Task set:
1. Update the Holy Week post between "I met David" and "was born again.", inclusive, changing "graveyard" to "cemetery".
2. Summarize the Holy Week post in two sentences.

Extract provided:
>>>>>
I was tempted this week to talk about the Trump indictment and the world that we live in that is spinning out of control.
Then a friend reminded me that when we wake up and begin our day, we should start with God’s truth–not the wacky earthly news.
It’s also Holy Week. Here’s what you really need to know.
I Am The Resurrection and the Life
Some of the greatest words Jesus ever spoke are found in John 11:25, 26:
“I am the resurrection and the life. He who believes in me, though he may die, shall live. And whoever lives and believes in Me shall never die. Do you believe this?”
Do we, really?
I met David Bryant in the early 1990s when I joined the National Prayer Committee. In 1993, he helped us with a state-wide thrust called Washington Awakening by leading eight concerts of prayer in major WA cities during the month of October.
David later became a major spokesman for Jesus’ incomparable supremacy in our lives and our need for a “Christ Awakening” in the Church.
Here is his take on the wonder of the Resurrection (slightly modified for brevity).
The Ten Truths About Jesus’ Resurrection That We Don’t Talk About Enough
By David Bryant
I gave my life to Christ in a graveyard. That’s why “resurrection” has always been on my mind since the day I was born again.
I was at college when I first met truly committed Christians. Their witness of the gospel culminated for me late one November afternoon while sitting on a tombstone in a two-hundred- year-old cemetery adjacent to our campus. There—on that day, in that place, at that grave—I gave my life to the Lord Jesus Christ.
I like to say, “At that moment, I came alive among the dead!”
Since then, I’ve read a lot and prayed a lot about the impact of Jesus’ resurrection that transfers us from the dominion of darkness into the Kingdom of God’s dear Son (Colossians 1:13). . . Being in union with the risen, reigning Savior allows me to live each day as if I had already entered into the final “Resurrection” that awaits all who belong to him.
Most Christians rarely hear or talk about many of these glorious truths surrounding Jesus’ exit from the tomb, except on Easter Sunday. As a result, our walk with God’s Son remains unnecessarily impoverished and regularly defeated.
<<<<<
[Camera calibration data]
>>>>>
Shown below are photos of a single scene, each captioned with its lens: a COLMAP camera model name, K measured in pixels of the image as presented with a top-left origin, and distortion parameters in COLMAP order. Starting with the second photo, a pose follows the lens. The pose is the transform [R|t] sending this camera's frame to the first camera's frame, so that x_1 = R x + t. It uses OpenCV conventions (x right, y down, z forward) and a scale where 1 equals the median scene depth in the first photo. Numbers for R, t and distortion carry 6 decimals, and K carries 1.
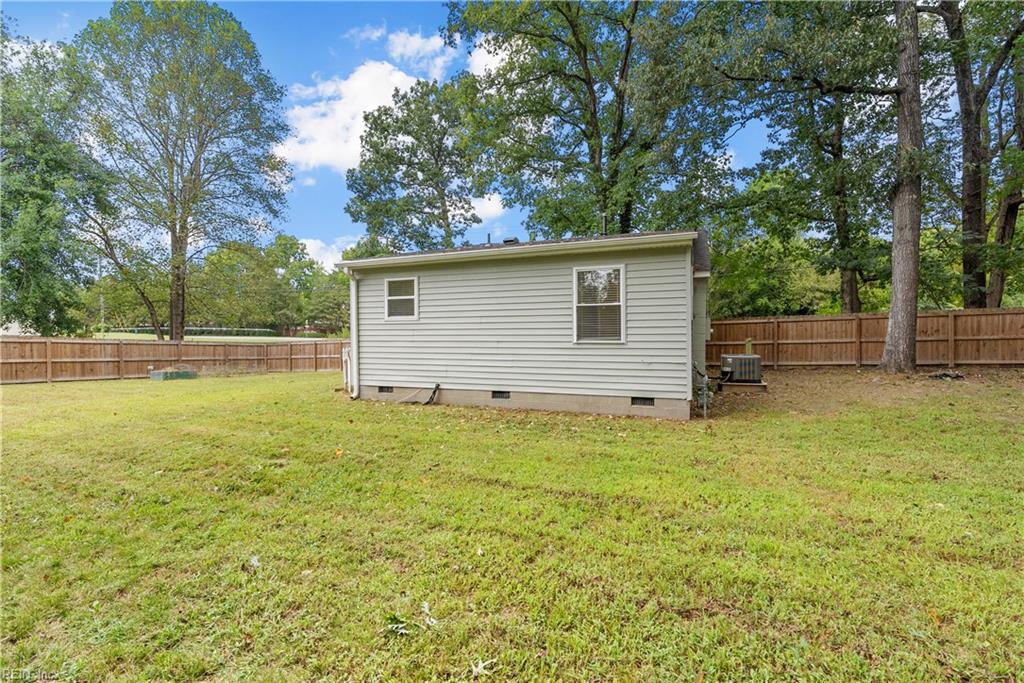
lens RADIAL K [[468.2, 0, 514.0], [0, 468.2, 334.1], [0, 0, 1]] dist [-0.006596, -0.000161]
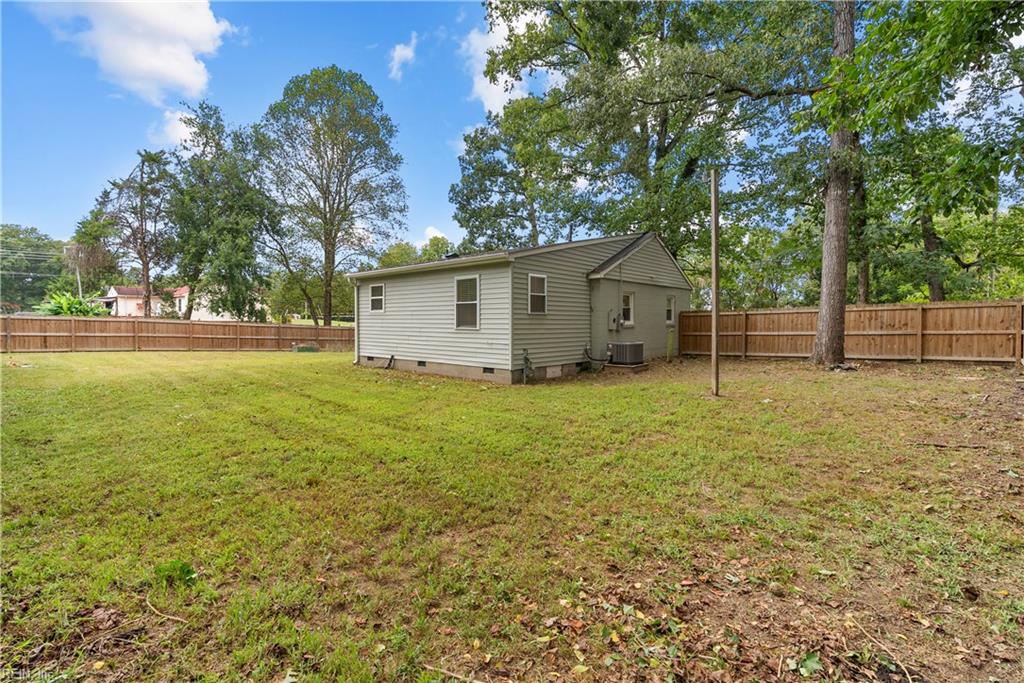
lens RADIAL K [[468.2, 0, 514.0], [0, 468.2, 334.1], [0, 0, 1]] dist [-0.006596, -0.000161]
pose [[0.940172, 0.018787, -0.340182, 0.534018], [-0.011044, 0.999634, 0.024684, -0.002451], [0.340522, -0.019450, 0.940036, -0.204204]]
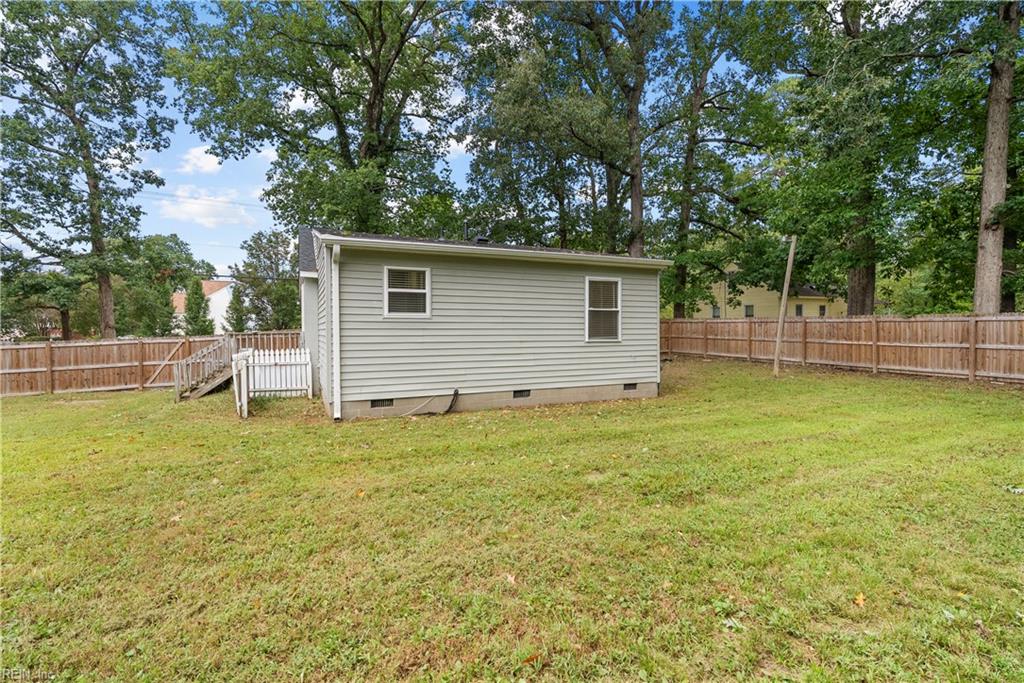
lens RADIAL K [[470.6, 0, 513.2], [0, 470.6, 334.2], [0, 0, 1]] dist [-0.004630, 0.000085]
pose [[0.686580, -0.000088, 0.727055, -0.564024], [0.002193, 0.999996, -0.001949, 0.001512], [-0.727051, 0.002933, 0.686577, 0.223280]]
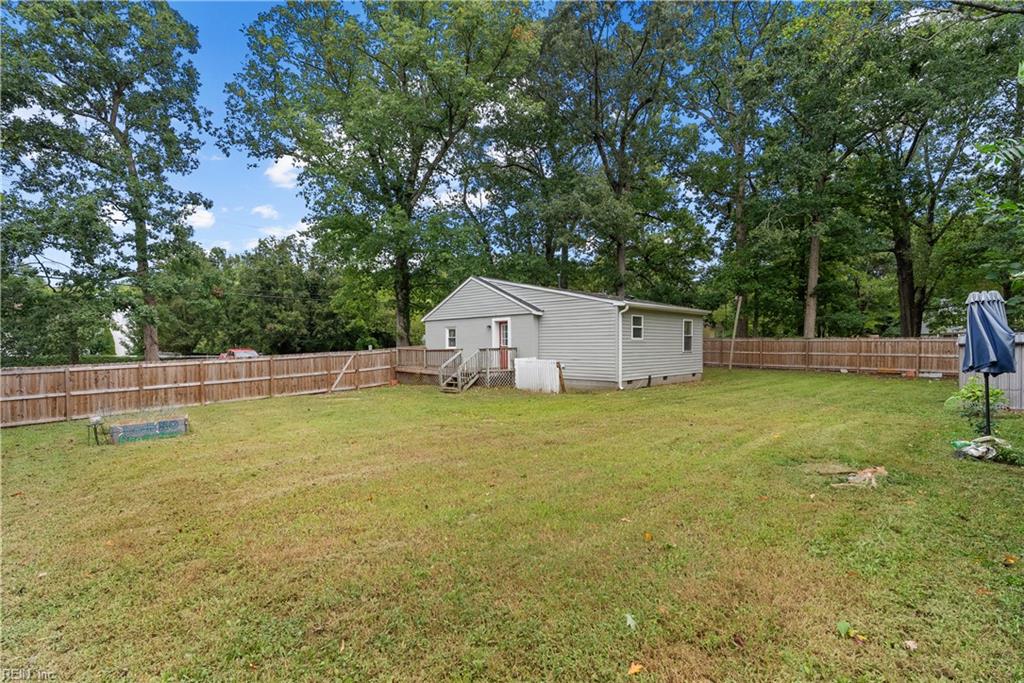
lens RADIAL K [[473.3, 0, 517.4], [0, 473.3, 357.2], [0, 0, 1]] dist [-0.000312, -0.000003]
pose [[0.372558, -0.017269, 0.927848, -1.561304], [0.006496, 0.999851, 0.016001, 0.001499], [-0.927986, 0.000066, 0.372615, 0.596475]]
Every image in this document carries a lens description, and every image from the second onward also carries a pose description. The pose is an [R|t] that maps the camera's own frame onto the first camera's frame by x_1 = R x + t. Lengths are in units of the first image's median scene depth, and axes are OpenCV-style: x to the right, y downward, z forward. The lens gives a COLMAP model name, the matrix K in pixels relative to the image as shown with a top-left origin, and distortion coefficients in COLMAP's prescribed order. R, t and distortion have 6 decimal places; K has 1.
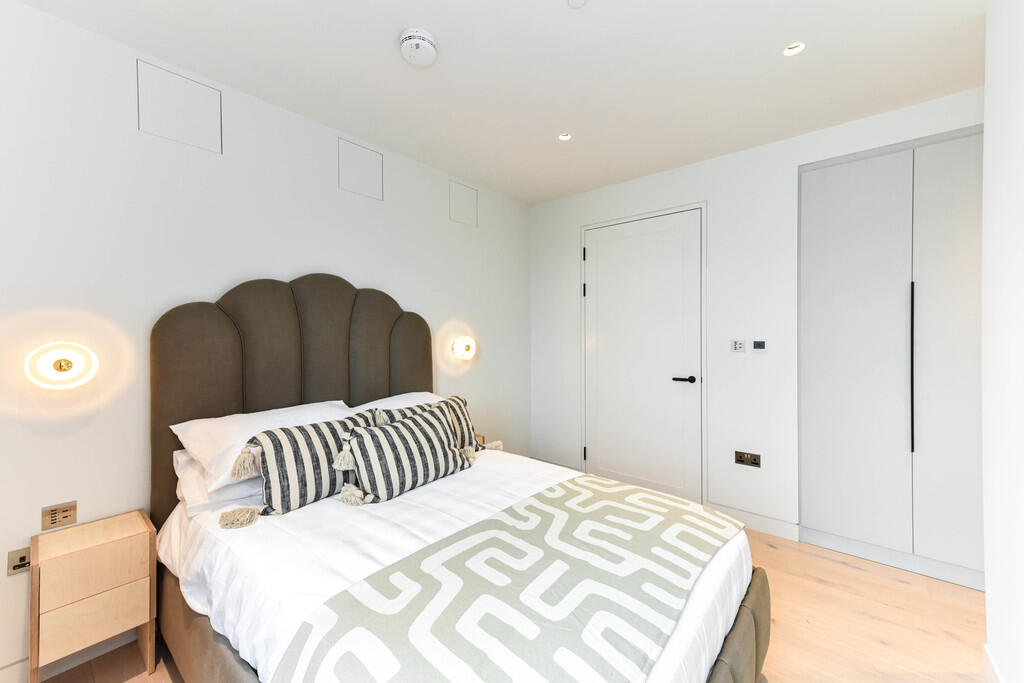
lens RADIAL K [[395.0, 0, 511.1], [0, 395.0, 333.8], [0, 0, 1]] dist [0.001878, 0.000106]
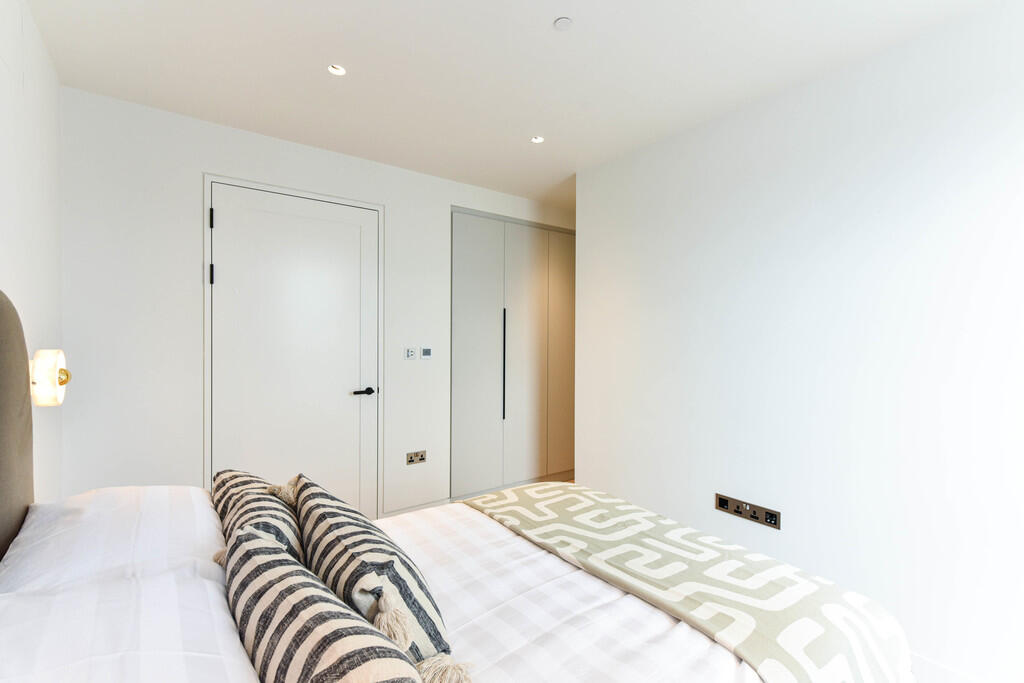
lens RADIAL K [[452.1, 0, 512.0], [0, 452.1, 341.5], [0, 0, 1]] dist [-0.000276, -0.000106]
pose [[0.234086, -0.002673, 0.972212, -0.957437], [-0.004337, 0.999983, 0.003794, -0.013509], [-0.972206, -0.005104, 0.234070, 0.802409]]
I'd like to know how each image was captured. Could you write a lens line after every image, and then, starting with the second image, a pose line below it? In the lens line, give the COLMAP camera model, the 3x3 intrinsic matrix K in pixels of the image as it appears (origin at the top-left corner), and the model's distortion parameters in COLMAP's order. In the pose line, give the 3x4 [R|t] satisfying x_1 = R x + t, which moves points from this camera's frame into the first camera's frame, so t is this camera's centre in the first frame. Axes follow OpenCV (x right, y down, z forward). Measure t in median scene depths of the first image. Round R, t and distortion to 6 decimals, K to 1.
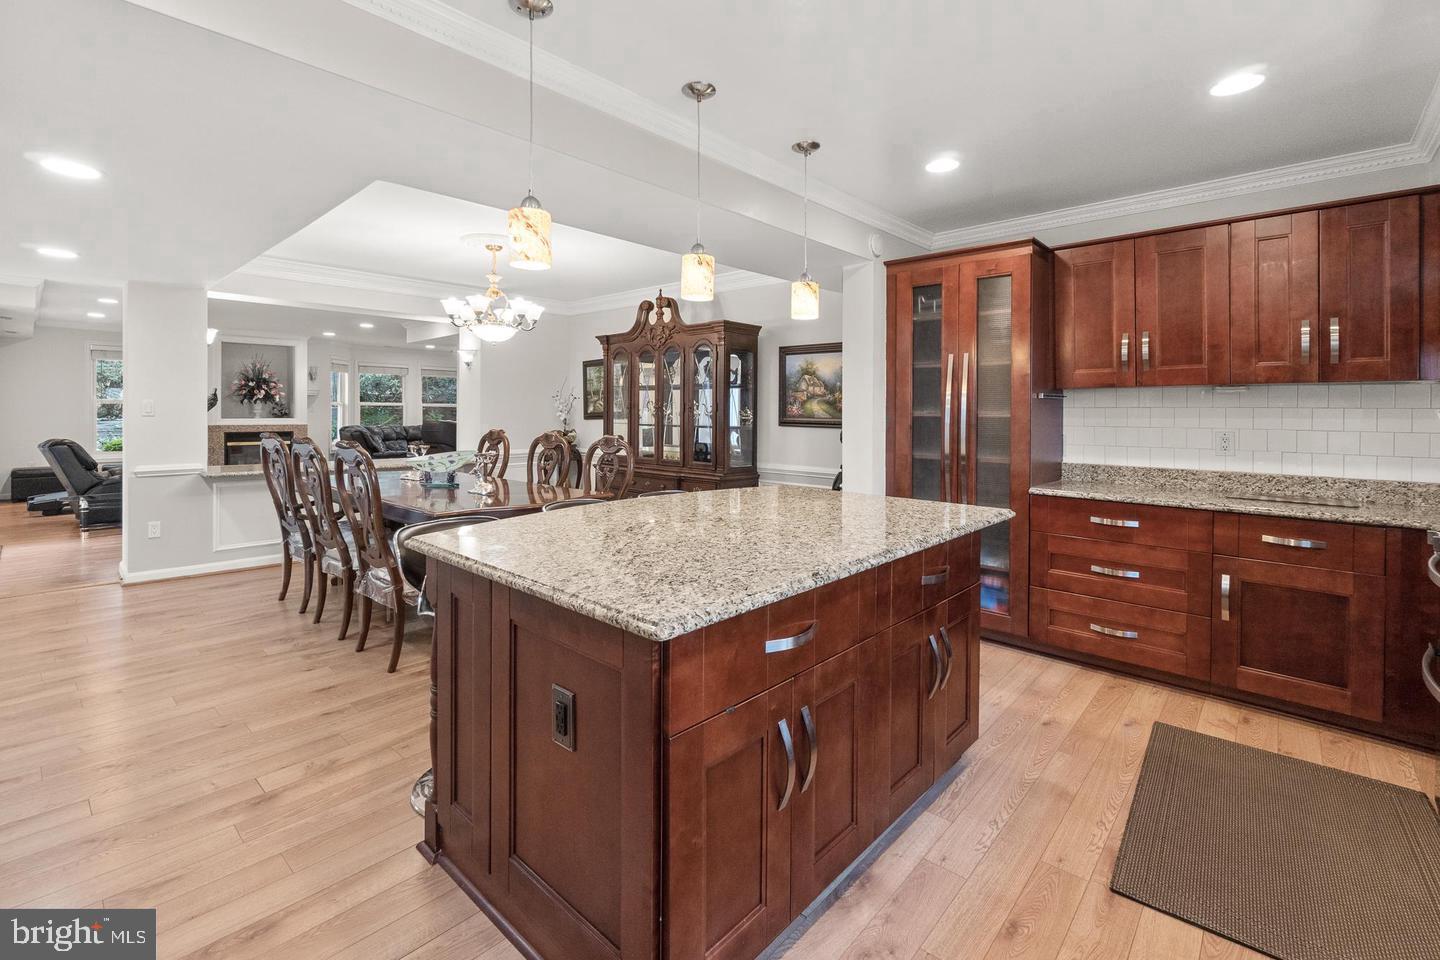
<<<<<
Solutions to the tasks:
1.
I met David Bryant in the early 1990s when I joined the National Prayer Committee. In 1993, he helped us with a state-wide thrust called Washington Awakening by leading eight concerts of prayer in major WA cities during the month of October.
David later became a major spokesman for Jesus’ incomparable supremacy in our lives and our need for a “Christ Awakening” in the Church.
Here is his take on the wonder of the Resurrection (slightly modified for brevity).
The Ten Truths About Jesus’ Resurrection That We Don’t Talk About Enough
By David Bryant
I gave my life to Christ in a cemetery. That’s why “resurrection” has always been on my mind since the day I was born again.

2. Reminded by a friend to start the day with God's truth rather than the news, the author turns during Holy Week to Jesus' words in John 11:25-26, "I am the resurrection and the life." The author then introduces David Bryant, known from the National Prayer Committee, who recounts giving his life to Christ on a tombstone in a cemetery near his campus and says that Christians who rarely hear the truths of Jesus' resurrection outside Easter Sunday are left with an impoverished and defeated walk with God's Son.